為 BigQuery 資料來源定義資料代理程式環境

撰寫的背景資訊是資料代理擁有者提供的指引,可塑造資料代理的行為,並改善 API 的回應。撰寫得當的背景資訊可為對話式數據分析 API 資料代理程式提供實用背景資訊,協助回答資料來源相關問題。

本頁面說明如何為 BigQuery 資料來源提供撰寫的內容。如果是 BigQuery 資料來源,您可以透過結構化內容和系統指令的組合,提供撰寫的內容。請盡可能透過結構化內容欄位提供背景資訊。接著,您可以使用 system_instruction 參數,提供結構化欄位未涵蓋的補充指引。

結構化情境欄位和系統指令都是選用項目,但提供豐富的情境資訊,有助於服務專員給出更準確且相關的回覆。
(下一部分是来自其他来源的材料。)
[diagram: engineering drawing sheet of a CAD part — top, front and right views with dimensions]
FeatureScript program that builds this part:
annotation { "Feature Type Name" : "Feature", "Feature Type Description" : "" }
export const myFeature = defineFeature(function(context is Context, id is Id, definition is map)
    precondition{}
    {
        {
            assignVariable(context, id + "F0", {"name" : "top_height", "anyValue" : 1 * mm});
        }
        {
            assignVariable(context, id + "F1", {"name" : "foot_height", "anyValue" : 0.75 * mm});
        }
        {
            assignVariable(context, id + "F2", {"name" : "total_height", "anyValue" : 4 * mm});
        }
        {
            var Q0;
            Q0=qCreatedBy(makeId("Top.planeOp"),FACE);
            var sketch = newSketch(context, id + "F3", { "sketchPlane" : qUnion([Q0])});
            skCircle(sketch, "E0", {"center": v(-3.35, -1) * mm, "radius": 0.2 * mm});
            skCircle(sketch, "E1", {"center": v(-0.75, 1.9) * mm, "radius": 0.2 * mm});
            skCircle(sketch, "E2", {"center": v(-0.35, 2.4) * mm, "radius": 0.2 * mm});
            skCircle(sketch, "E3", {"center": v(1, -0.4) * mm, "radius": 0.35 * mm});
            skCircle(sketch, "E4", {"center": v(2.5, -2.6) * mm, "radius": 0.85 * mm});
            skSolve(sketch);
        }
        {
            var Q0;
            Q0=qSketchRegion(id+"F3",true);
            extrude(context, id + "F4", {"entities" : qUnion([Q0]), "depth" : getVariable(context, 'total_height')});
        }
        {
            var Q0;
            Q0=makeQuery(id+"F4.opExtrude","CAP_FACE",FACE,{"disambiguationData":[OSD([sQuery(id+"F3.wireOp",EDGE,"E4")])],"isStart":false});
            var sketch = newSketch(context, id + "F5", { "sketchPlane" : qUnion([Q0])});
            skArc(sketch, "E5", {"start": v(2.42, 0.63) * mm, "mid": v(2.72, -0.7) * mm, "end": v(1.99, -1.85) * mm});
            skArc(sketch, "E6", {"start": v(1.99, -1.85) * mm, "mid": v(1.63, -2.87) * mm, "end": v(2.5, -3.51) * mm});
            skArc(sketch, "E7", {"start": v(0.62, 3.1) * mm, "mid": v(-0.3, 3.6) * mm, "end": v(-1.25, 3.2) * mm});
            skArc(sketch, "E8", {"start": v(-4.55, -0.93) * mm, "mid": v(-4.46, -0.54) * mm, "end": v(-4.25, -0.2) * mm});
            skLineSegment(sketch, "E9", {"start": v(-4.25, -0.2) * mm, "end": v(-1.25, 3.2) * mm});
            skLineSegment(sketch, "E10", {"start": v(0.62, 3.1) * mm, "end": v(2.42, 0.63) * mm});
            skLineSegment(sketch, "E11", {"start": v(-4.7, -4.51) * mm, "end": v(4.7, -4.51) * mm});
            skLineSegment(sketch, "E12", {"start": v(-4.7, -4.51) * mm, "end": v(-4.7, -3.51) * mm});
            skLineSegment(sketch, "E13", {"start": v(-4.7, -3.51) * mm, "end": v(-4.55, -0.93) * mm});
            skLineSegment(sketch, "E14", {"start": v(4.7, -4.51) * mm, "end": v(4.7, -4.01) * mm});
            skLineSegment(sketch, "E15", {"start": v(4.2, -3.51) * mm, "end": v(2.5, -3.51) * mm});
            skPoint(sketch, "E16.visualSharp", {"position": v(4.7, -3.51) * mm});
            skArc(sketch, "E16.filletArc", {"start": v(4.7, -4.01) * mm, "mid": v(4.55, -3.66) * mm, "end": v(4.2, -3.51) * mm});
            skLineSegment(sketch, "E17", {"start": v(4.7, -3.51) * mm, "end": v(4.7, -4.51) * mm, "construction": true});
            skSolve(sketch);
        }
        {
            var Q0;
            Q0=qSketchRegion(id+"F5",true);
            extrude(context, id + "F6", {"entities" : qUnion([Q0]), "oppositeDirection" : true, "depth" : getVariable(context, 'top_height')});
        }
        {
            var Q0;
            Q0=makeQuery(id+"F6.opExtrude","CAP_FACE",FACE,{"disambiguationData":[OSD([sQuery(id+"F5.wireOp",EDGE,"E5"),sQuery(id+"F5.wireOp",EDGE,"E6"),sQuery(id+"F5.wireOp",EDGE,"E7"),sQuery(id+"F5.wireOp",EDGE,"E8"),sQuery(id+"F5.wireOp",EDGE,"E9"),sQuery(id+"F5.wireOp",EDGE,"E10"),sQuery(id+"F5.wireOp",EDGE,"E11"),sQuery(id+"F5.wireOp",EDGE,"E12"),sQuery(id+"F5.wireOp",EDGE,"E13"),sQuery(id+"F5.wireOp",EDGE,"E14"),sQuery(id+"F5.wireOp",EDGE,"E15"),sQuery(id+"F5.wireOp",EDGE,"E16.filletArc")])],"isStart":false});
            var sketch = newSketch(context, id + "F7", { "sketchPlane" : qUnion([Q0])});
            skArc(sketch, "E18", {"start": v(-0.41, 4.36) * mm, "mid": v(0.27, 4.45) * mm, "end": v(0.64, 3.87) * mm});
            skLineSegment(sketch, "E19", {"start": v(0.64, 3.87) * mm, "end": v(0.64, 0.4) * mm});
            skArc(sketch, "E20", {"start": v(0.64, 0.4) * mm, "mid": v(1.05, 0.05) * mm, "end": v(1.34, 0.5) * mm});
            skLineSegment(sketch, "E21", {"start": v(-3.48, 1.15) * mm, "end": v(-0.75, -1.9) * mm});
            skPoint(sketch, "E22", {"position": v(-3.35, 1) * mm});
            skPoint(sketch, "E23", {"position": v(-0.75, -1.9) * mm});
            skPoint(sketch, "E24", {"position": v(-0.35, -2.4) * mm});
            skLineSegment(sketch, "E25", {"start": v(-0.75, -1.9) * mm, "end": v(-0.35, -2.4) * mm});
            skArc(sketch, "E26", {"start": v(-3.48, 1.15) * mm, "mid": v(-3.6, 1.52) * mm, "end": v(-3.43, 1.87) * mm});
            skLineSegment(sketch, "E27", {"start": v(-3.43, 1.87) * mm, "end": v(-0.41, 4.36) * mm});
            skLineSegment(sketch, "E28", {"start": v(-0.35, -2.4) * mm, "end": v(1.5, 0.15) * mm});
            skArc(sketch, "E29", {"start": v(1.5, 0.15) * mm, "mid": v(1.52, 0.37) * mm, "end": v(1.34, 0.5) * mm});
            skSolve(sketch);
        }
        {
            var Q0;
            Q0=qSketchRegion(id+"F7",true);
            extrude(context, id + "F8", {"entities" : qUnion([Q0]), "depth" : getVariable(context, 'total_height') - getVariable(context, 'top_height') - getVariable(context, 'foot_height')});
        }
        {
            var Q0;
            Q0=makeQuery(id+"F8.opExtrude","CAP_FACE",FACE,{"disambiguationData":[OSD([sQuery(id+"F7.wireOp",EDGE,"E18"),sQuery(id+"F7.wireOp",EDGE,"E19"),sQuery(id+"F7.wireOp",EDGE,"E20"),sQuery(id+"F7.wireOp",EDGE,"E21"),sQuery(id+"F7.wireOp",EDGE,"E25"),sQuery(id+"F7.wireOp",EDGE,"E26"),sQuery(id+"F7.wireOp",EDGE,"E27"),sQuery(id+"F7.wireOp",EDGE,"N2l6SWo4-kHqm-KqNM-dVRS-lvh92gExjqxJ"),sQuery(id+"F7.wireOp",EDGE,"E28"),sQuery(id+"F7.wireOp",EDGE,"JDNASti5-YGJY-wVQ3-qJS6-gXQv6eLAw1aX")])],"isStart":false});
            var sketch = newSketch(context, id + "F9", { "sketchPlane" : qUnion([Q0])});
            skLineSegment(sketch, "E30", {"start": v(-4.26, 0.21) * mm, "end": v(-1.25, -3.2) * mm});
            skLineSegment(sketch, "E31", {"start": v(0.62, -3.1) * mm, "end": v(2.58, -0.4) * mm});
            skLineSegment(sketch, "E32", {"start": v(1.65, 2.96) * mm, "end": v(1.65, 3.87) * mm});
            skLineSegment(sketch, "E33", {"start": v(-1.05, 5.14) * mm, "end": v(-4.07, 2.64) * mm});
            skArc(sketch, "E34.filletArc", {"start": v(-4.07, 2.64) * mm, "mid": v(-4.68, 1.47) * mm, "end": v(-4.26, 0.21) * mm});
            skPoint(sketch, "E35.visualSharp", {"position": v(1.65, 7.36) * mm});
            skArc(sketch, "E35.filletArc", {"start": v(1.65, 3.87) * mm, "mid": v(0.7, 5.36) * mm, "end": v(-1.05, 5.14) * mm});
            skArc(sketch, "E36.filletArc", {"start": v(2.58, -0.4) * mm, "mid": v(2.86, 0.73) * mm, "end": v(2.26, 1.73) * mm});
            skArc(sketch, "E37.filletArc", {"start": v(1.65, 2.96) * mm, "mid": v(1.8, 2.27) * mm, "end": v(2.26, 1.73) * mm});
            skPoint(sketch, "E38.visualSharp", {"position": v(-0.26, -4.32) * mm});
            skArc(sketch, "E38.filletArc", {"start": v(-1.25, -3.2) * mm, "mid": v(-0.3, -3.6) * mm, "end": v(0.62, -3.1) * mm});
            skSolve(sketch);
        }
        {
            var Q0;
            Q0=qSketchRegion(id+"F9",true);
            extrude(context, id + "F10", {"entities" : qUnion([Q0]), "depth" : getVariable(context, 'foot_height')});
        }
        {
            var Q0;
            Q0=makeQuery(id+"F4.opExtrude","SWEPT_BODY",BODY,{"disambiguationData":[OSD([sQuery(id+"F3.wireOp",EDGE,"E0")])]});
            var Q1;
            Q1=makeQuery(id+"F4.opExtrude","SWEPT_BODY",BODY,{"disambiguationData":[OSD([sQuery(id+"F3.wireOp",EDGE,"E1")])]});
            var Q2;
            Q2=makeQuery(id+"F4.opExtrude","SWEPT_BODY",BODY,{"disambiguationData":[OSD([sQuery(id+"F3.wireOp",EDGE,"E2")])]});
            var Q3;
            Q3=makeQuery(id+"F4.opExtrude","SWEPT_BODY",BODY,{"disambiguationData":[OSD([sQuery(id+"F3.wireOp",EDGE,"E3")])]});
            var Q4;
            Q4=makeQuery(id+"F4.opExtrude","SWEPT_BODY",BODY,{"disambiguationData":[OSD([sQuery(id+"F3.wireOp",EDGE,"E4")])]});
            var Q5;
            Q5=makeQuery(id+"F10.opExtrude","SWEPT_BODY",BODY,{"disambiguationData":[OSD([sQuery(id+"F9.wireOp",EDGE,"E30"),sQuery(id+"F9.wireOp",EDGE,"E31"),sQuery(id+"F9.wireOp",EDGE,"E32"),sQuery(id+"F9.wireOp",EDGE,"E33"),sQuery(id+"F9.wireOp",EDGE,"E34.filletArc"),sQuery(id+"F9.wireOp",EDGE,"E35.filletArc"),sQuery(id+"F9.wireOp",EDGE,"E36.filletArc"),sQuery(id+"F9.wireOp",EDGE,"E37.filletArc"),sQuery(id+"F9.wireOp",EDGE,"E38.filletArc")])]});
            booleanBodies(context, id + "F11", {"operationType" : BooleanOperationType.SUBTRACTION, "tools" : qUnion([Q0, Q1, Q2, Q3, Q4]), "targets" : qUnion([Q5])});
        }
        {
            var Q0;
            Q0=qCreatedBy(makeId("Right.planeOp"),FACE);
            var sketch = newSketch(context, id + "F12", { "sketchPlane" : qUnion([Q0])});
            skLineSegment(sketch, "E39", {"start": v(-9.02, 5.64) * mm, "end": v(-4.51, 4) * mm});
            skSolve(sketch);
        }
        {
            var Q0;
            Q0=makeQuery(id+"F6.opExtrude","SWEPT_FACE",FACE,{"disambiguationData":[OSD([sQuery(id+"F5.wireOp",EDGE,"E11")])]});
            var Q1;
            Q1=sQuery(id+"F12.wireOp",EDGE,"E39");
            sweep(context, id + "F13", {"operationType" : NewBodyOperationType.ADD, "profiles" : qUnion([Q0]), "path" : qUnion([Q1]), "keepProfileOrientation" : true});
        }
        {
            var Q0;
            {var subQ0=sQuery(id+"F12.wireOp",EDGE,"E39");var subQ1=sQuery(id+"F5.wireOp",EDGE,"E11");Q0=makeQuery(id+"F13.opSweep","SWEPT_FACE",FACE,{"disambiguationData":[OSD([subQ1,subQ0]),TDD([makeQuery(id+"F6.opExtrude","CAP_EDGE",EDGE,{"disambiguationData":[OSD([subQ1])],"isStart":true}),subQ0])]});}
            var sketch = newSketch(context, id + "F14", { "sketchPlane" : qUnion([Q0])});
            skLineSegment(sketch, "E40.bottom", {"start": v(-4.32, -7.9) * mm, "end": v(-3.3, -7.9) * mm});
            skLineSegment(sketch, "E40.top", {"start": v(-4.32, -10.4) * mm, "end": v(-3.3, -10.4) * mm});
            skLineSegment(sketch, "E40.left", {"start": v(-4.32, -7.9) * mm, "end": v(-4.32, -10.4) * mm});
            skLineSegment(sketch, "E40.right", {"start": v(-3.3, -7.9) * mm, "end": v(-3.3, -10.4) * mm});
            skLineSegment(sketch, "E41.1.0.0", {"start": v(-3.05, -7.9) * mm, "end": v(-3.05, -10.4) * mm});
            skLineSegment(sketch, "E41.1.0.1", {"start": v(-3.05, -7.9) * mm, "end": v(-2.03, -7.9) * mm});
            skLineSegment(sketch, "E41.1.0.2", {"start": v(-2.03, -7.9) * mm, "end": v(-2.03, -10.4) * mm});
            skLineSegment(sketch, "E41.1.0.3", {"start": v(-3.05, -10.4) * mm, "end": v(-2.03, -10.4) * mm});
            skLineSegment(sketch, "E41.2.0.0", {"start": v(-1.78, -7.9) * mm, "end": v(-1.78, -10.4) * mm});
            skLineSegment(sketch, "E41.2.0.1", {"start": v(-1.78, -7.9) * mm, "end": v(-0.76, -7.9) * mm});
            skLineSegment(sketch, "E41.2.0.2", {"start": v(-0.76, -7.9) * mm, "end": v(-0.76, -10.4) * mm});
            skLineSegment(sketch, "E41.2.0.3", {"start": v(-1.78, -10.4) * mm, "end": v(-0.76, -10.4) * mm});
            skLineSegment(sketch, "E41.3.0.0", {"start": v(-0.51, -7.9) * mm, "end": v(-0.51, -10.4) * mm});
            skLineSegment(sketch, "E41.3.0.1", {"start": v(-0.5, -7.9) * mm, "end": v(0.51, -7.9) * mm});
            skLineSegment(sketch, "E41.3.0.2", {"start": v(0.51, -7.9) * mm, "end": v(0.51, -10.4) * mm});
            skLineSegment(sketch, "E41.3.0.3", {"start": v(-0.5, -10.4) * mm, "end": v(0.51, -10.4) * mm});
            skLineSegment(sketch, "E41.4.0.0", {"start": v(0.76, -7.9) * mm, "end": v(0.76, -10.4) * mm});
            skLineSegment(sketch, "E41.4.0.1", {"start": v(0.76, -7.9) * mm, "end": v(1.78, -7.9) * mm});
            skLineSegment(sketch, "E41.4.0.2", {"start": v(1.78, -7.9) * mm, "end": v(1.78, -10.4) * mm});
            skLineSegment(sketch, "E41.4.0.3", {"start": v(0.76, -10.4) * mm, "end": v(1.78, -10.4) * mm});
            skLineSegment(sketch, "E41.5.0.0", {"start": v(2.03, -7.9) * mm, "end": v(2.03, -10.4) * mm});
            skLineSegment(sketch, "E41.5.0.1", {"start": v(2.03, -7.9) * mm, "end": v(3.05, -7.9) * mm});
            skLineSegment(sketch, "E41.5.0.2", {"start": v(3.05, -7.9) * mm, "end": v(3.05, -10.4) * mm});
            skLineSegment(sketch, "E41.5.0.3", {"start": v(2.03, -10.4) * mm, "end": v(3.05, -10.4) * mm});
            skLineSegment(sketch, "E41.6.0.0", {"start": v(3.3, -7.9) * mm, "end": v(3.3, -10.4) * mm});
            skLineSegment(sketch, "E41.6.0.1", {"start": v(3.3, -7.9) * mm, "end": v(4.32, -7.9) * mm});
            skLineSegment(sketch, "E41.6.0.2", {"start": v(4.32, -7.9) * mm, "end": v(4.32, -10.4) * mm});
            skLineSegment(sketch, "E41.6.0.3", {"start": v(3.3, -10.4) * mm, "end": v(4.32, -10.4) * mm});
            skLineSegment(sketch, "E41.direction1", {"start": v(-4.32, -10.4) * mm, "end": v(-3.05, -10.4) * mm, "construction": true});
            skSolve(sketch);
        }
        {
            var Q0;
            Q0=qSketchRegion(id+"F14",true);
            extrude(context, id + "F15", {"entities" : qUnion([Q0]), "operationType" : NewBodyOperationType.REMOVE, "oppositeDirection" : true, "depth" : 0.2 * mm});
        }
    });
定義構成撰寫脈絡的結構化欄位和系統指令後,您可以在下列其中一個呼叫中向 API 提供該脈絡:

定義結構化情境欄位

本節說明如何使用結構化內容欄位,為資料代理程式提供內容。您可以向代理程式提供下列資訊,做為結構化脈絡:

資料表層級的結構化背景資訊

使用 tableReferences 鍵向代理提供詳細資料,說明可回答問題的特定資料表。針對每個表格參照,您可以使用下列結構化內容欄位定義表格的結構定義:

  • description:資料表內容和用途的摘要
  • synonyms:可用來指稱資料表的替代字詞清單
  • tags:與資料表相關聯的關鍵字或標記清單

下列範例說明如何透過直接 HTTP 要求和 Python SDK,以結構化內容的形式提供這些屬性。

HTTP

在直接 HTTP 要求中,您會在相關表格參照的 schema 物件中提供這些表格層級屬性。如需如何建構完整要求酬載的完整範例,請參閱「連結至 BigQuery 資料」。

"tableReferences": [
  {
    "projectId": "bigquery-public-data",
    "datasetId": "thelook_ecommerce",
    "tableId": "orders",
    "schema": {
        "description": "Data for orders in The Look, a fictitious ecommerce store.",
        "synonyms": ["sales"],
        "tags": ["sale", "order", "sales_order"]
    }
  },
  {
    "projectId": "bigquery-public-data",
    "datasetId": "thelook_ecommerce",
    "tableId": "users",
    "schema": {
        "description": "Data for users in The Look, a fictitious ecommerce store.",
        "synonyms": ["customers"],
        "tags": ["user", "customer", "buyer"]
    }
  }
]

Python SDK

使用 Python SDK 時,您可以在 BigQueryTableReference 物件的 schema 屬性中定義這些資料表層級屬性。以下範例說明如何建立資料表參照物件,為 ordersusers 資料表提供背景資訊。如需瞭解如何建構及使用資料表參照物件的完整範例,請參閱「連結至 BigQuery 資料」。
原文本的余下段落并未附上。